Whether platonic, romantic, or professional, the health of our relationships matter, and on numerous levels. Men who qualified their relationships with their mothers as “warm” earned, on average, $87,000 more a year than those whose were cold. Sibling compatibility matters, too. The study found that If you get along with your brother or sister, you’re going to earn $51,000 more each year and enjoy greater satisfaction in your career than those who are at odds with each other. Men who had warm relationships with their fathers also suffered less anxiety all throughout life.
Dr. Waldinger reports that he and his co-author were most surprised to discover that it was the men in the study who had the healthiest personal connections who lived the longest and who reported the highest degree of life satisfaction.
But is that really surprising when you consider God’s sacred counsel?
Beginning in Genesis, we’re told that man wasn’t meant to be alone (Genesis 2:18). The institution of marriage is a gift given to us to help establish stable homes, all the while allowing the union to teach us to be less selfish and more selfless. We’re also advised to bear with and forgive and love one another (Col. 3:13-14). Even Christianity itself isn’t primarily about rules or religion – but relationships – with the Lord being our primary focal point, followed by our spouse, children, family and friends.
Drs. Waldinger and Schulz make clear there’s lots of room for “course correction,” suggesting that childhood isn’t necessarily destiny. It’s never too late to reach out and either reconnect or forge new relationships.
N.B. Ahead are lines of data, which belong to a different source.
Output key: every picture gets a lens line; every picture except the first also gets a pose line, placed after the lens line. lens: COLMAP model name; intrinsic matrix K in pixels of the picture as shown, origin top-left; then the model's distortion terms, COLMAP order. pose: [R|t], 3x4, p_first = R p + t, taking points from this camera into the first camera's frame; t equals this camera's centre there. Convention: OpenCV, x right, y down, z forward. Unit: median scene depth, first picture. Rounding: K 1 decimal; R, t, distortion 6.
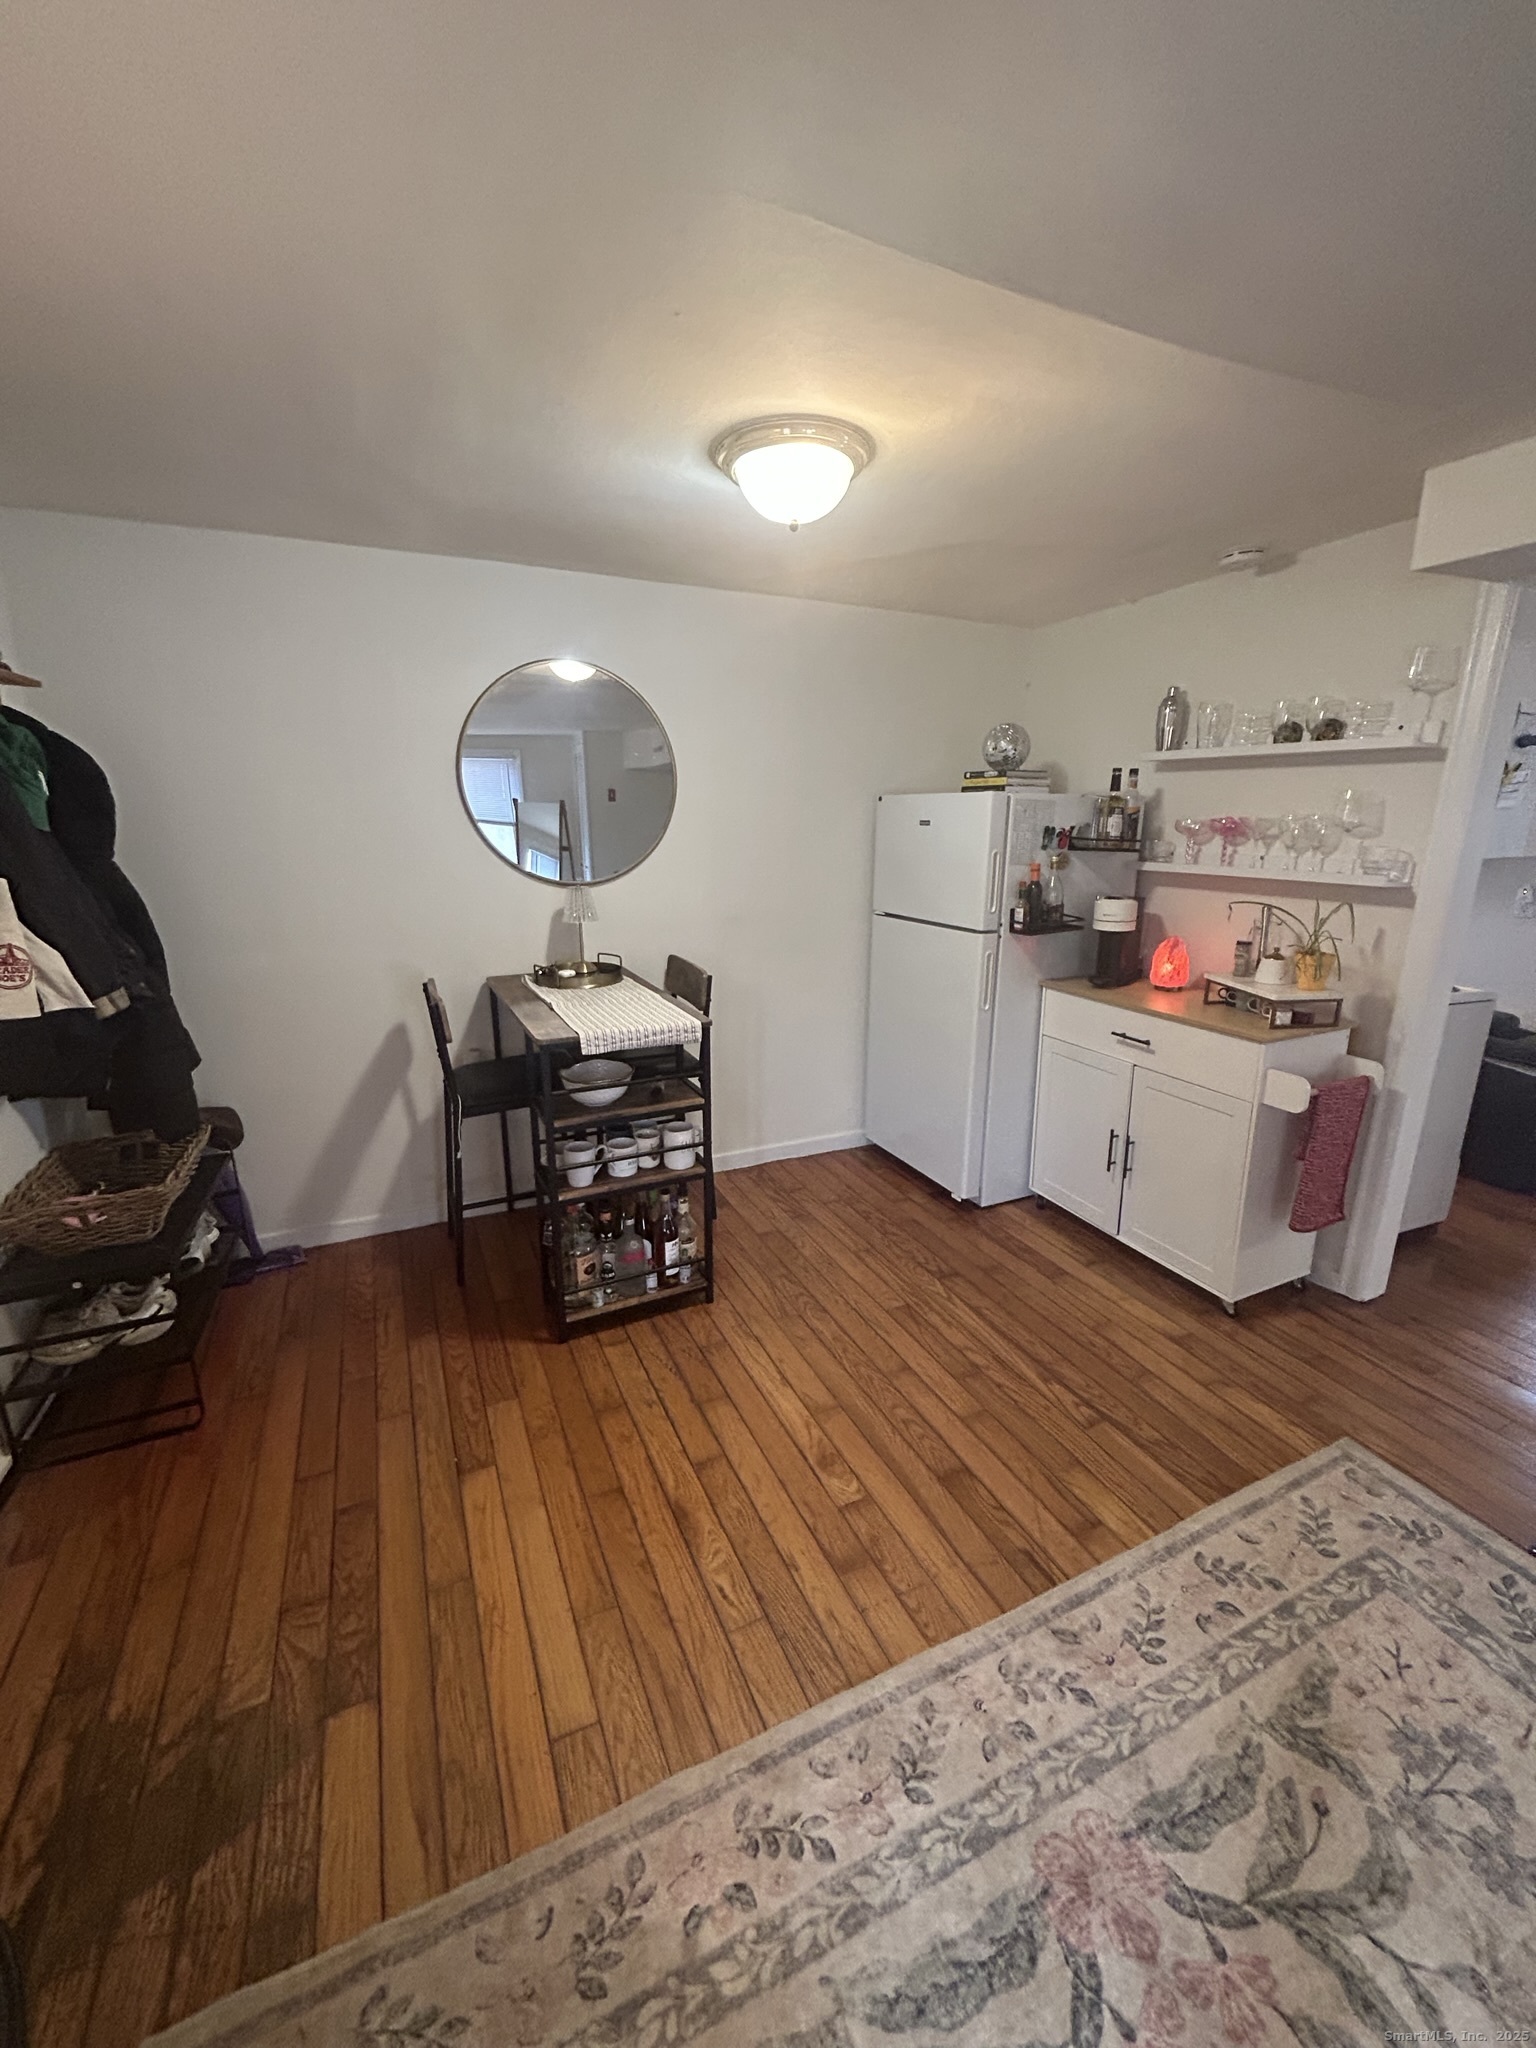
lens RADIAL K [[830.9, 0, 767.0], [0, 830.9, 1032.4], [0, 0, 1]] dist [0.000594, 0.000122]
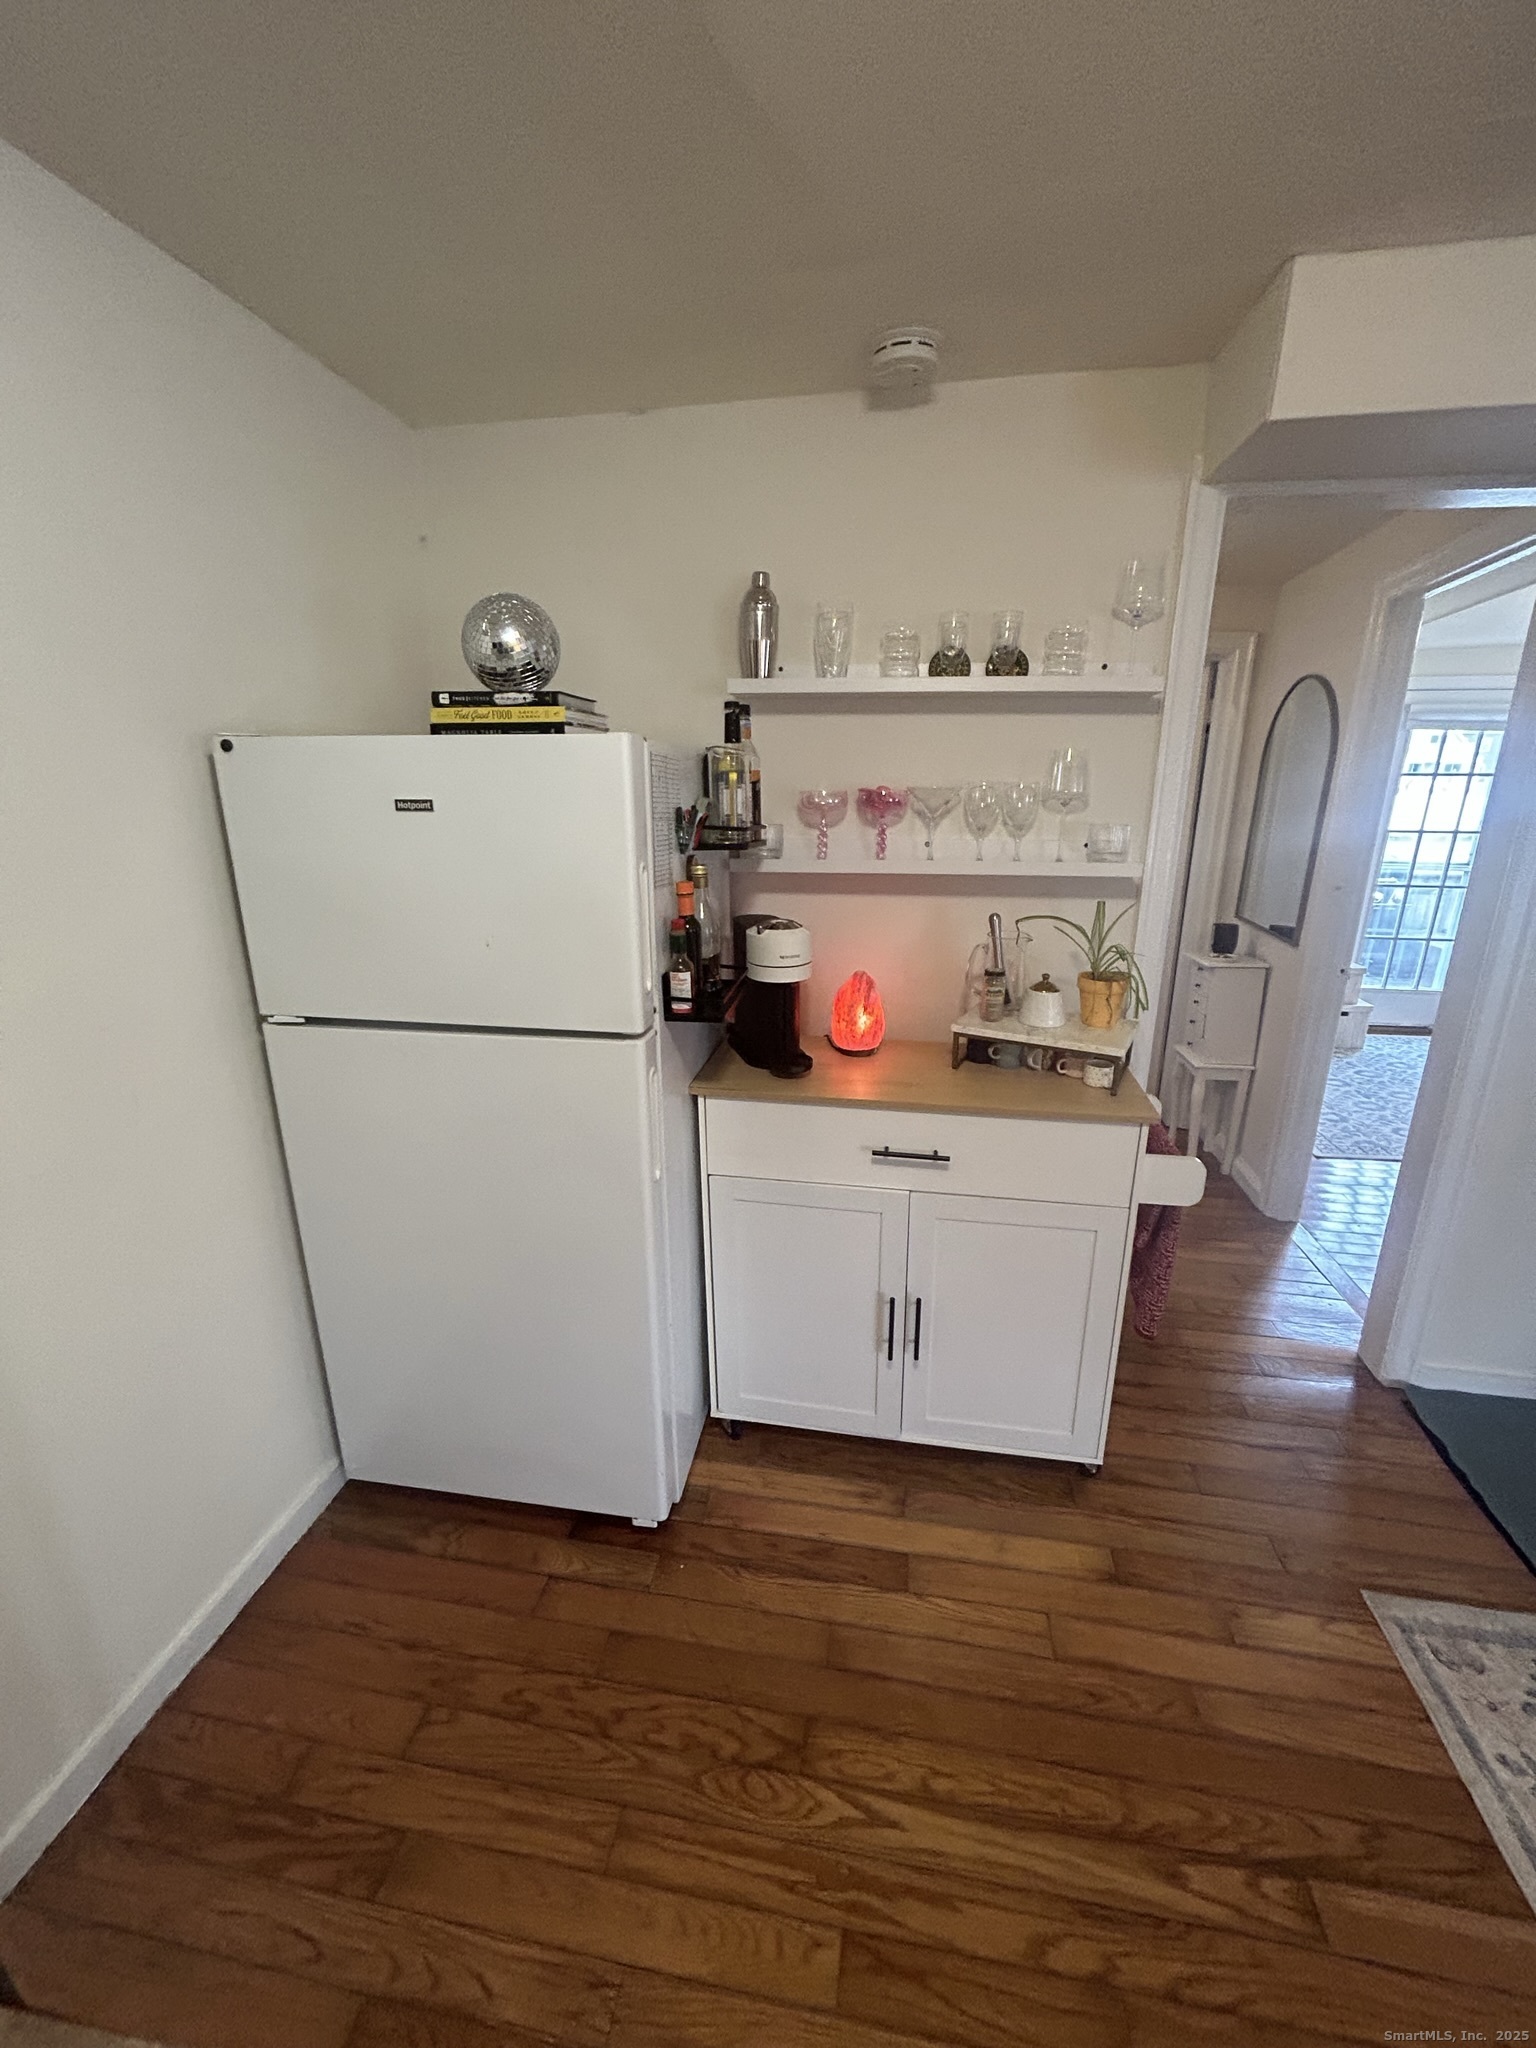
lens RADIAL K [[830.9, 0, 765.1], [0, 830.9, 1028.8], [0, 0, 1]] dist [0.000594, 0.000122]
pose [[0.562391, -0.243381, 0.790242, -0.125711], [0.210607, 0.966343, 0.147735, -0.305653], [-0.799601, 0.083346, 0.594720, 1.124392]]
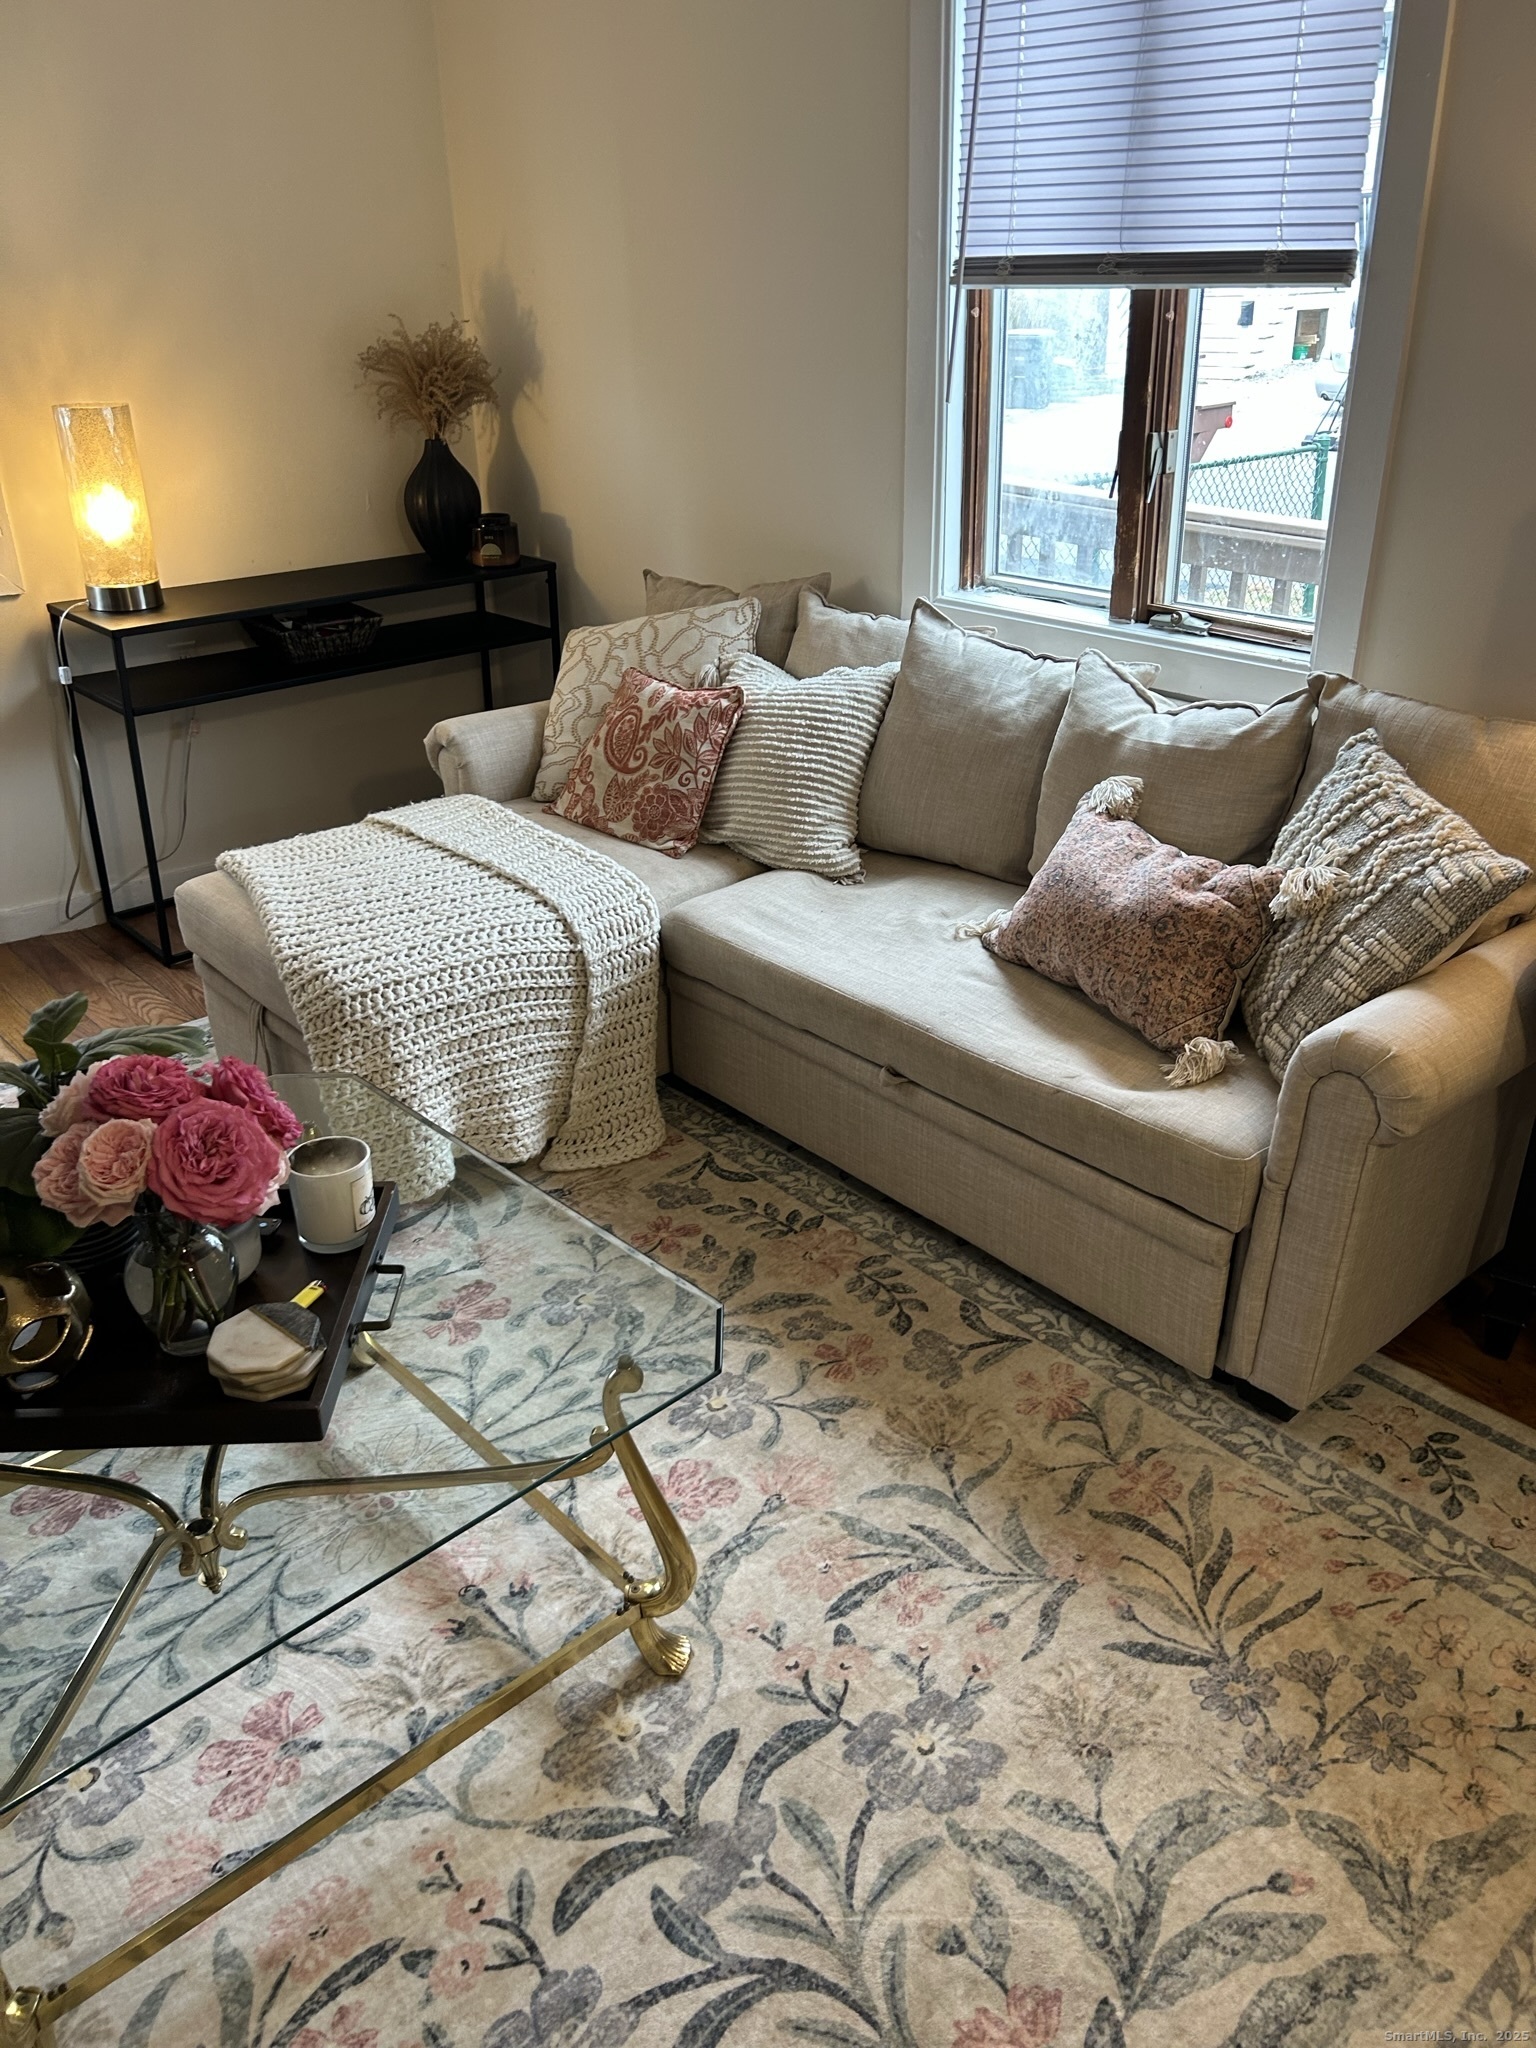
lens RADIAL K [[1546.2, 0, 779.1], [0, 1546.2, 1015.5], [0, 0, 1]] dist [0.048247, -0.045341]
pose [[-0.953735, 0.131707, -0.270265, 0.551619], [-0.075827, 0.764502, 0.640146, -0.179905], [0.290930, 0.631023, -0.719145, 0.822225]]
If you’re finding yourself in a dry or despondent position, help is often just one friend away.
Christians don’t need secular social science to inform what God has made crystal clear for thousands of years. But it’s these very findings that affirm the efforts of social conservatives to protect, preserve and promote the family and the sacred gift of marriage. Once more, believers of Jesus Christ enjoy the enviable and reliable benefit of a blueprint or roadmap to a fulfilling life here – and the even better life to come.